Some of the major themes of the movie focus on the challenges of grief, colorism and an issue that afflicts many families: addiction. Rowell said she has witnessed the harm of addiction through the loss of her nephew and by watching others struggle with it when she was in foster care. Her previous projects have also grappled with addiction, including her 2019 movie “Jacqueline and Jilly,” on BET and ALLBLK.
Illustrated by Delores’s character with her own addiction with gambling, Rowell said addicts can’t be forced into recovery but a loved one can provide support and a listening ear, like Delores’ family in the movie.
“It’s hard for people to talk about these personal matters, because we feel that it should be kept quiet and kept private,” Rowell said. “But we’re as sick as our secrets. And so, it’s very important that we allow a safe space to talk about mental illness.”
With humorous and heartfelt moments, the movie also touches on some positive life changes, like finding love again, mending broken relationships and forgiving others. Rowell, whose entertainment career spans almost 50 years, said she also wanted to create more representation for more people who look like her. That’s why in many of her works, including “Blackjack Christmas,” she focuses on Black women as central characters and shares their experiences.

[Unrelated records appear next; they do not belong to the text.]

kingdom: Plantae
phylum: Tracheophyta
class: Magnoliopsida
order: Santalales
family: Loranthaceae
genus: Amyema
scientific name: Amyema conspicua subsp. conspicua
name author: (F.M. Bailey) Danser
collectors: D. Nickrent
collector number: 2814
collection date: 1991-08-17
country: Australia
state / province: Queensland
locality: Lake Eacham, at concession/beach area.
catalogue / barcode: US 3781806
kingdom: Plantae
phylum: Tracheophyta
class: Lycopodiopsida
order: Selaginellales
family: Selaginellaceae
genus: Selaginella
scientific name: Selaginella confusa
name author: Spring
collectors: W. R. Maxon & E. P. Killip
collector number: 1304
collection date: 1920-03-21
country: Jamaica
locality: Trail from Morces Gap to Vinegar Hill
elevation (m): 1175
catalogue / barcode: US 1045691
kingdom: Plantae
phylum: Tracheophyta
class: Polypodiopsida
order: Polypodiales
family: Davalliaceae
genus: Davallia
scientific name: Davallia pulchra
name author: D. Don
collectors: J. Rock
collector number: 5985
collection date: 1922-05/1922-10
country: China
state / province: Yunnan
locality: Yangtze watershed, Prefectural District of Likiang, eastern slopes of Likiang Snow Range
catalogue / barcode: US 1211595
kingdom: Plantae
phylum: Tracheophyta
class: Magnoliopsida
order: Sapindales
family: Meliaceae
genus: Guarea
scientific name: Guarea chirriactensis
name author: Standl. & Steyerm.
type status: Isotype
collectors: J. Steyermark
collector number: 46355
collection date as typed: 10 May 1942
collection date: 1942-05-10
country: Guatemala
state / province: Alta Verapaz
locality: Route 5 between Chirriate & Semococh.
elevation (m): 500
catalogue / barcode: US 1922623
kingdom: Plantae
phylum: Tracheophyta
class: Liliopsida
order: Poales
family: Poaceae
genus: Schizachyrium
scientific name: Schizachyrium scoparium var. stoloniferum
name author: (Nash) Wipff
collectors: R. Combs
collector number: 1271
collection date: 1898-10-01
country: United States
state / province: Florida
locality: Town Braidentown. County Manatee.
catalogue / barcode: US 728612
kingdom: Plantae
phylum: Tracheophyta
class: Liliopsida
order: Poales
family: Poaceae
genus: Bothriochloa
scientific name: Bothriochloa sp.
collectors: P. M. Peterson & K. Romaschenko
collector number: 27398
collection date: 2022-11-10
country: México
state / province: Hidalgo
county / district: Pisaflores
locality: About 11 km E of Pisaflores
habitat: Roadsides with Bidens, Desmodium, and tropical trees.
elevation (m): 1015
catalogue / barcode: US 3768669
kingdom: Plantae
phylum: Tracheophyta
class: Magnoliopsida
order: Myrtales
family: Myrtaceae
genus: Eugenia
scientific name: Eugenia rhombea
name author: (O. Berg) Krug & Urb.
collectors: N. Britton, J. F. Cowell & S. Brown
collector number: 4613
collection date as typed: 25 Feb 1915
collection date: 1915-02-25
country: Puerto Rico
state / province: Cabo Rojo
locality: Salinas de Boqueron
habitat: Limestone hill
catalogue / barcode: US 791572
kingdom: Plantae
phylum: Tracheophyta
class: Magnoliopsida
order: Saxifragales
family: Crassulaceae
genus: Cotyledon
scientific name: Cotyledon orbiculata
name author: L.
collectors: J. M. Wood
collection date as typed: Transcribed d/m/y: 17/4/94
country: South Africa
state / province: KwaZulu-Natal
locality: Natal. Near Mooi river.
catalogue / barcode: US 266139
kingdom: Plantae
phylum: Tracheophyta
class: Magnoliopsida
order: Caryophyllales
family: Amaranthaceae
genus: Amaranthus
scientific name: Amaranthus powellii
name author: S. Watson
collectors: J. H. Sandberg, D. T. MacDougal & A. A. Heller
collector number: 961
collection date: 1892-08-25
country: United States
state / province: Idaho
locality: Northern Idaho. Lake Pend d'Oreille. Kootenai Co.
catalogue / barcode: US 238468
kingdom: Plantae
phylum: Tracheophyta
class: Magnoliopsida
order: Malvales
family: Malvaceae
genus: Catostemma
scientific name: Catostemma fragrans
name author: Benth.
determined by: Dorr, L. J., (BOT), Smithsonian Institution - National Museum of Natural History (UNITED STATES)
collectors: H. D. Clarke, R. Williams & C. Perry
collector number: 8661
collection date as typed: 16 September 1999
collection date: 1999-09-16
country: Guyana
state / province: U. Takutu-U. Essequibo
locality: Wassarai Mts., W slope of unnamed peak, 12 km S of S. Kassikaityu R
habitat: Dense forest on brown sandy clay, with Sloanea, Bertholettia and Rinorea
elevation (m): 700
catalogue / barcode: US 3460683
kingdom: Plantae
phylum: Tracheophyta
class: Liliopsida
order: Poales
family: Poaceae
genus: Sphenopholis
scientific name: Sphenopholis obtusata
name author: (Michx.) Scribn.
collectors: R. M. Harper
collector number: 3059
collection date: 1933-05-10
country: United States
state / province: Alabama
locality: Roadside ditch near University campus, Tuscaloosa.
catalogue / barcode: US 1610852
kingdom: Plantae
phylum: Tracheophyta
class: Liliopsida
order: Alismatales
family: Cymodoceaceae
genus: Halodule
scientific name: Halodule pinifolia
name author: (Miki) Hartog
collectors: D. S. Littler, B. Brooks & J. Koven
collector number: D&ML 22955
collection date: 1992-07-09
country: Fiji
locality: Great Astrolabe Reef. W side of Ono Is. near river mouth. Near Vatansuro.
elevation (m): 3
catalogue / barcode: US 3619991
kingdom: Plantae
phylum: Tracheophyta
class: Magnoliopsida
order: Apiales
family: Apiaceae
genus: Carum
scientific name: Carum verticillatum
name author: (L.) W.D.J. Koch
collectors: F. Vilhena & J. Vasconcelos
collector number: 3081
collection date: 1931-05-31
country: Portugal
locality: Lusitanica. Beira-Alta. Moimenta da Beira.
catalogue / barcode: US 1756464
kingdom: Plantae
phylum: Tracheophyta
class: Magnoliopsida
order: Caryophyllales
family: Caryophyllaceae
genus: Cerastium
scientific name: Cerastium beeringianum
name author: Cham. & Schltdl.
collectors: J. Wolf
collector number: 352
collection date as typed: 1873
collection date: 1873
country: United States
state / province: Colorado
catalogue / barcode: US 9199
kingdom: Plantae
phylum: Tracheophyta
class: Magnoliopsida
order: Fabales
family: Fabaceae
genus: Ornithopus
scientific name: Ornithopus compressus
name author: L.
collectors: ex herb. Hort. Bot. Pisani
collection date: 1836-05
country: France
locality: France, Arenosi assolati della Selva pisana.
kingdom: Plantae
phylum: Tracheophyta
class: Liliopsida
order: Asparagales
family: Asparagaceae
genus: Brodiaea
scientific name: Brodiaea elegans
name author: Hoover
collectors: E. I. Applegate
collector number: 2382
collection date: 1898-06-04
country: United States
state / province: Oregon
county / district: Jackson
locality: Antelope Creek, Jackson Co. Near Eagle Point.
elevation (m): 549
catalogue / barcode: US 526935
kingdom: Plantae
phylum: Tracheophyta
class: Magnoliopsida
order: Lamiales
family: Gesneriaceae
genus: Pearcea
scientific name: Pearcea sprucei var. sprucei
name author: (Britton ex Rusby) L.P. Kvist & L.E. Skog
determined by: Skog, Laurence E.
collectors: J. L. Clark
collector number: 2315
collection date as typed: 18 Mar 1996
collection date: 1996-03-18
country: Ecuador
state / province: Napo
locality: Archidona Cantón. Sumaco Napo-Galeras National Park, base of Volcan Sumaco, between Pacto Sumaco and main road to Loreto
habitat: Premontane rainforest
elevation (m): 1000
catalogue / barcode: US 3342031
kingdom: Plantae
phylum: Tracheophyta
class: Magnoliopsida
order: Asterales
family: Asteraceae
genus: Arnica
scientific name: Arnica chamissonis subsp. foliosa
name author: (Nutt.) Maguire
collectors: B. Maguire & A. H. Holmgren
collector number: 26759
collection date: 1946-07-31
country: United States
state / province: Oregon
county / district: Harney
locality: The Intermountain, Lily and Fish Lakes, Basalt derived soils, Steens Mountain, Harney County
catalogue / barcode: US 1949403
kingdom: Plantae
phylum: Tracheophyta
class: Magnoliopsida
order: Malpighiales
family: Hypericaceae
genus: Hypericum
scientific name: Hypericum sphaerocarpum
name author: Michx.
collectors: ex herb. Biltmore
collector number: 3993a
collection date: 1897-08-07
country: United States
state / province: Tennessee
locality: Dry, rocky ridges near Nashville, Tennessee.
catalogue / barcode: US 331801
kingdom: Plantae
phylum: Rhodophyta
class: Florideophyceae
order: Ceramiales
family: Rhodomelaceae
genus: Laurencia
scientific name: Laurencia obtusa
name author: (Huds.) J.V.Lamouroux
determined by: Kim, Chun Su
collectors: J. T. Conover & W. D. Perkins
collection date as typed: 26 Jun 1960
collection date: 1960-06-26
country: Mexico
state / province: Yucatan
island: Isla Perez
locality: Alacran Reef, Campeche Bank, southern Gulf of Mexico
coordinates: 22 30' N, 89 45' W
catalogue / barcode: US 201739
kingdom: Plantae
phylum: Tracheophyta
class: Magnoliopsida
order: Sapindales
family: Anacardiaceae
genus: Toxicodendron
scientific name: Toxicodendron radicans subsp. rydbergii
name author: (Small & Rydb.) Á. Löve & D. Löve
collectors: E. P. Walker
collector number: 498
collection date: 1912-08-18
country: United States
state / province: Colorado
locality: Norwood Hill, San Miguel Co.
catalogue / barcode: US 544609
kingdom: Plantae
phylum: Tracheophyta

“It’s important to me to see… Black producers, in newsrooms, on networks, broadcast — not only on camera, but behind it,” Rowell said. “And so, I will continue to create content that features and profiles people of color, especially African Americans.”
Since its release, Rowell said the movie has garnered positive feedback from groups like book clubs and sororities, which she calls “incredible.” With its PG rating, Rowell said her film also invites both older and younger audiences, with some viewers having already suggested a sequel.
“This is such a Christmas movie and people are watching it again and again,” Rowell said.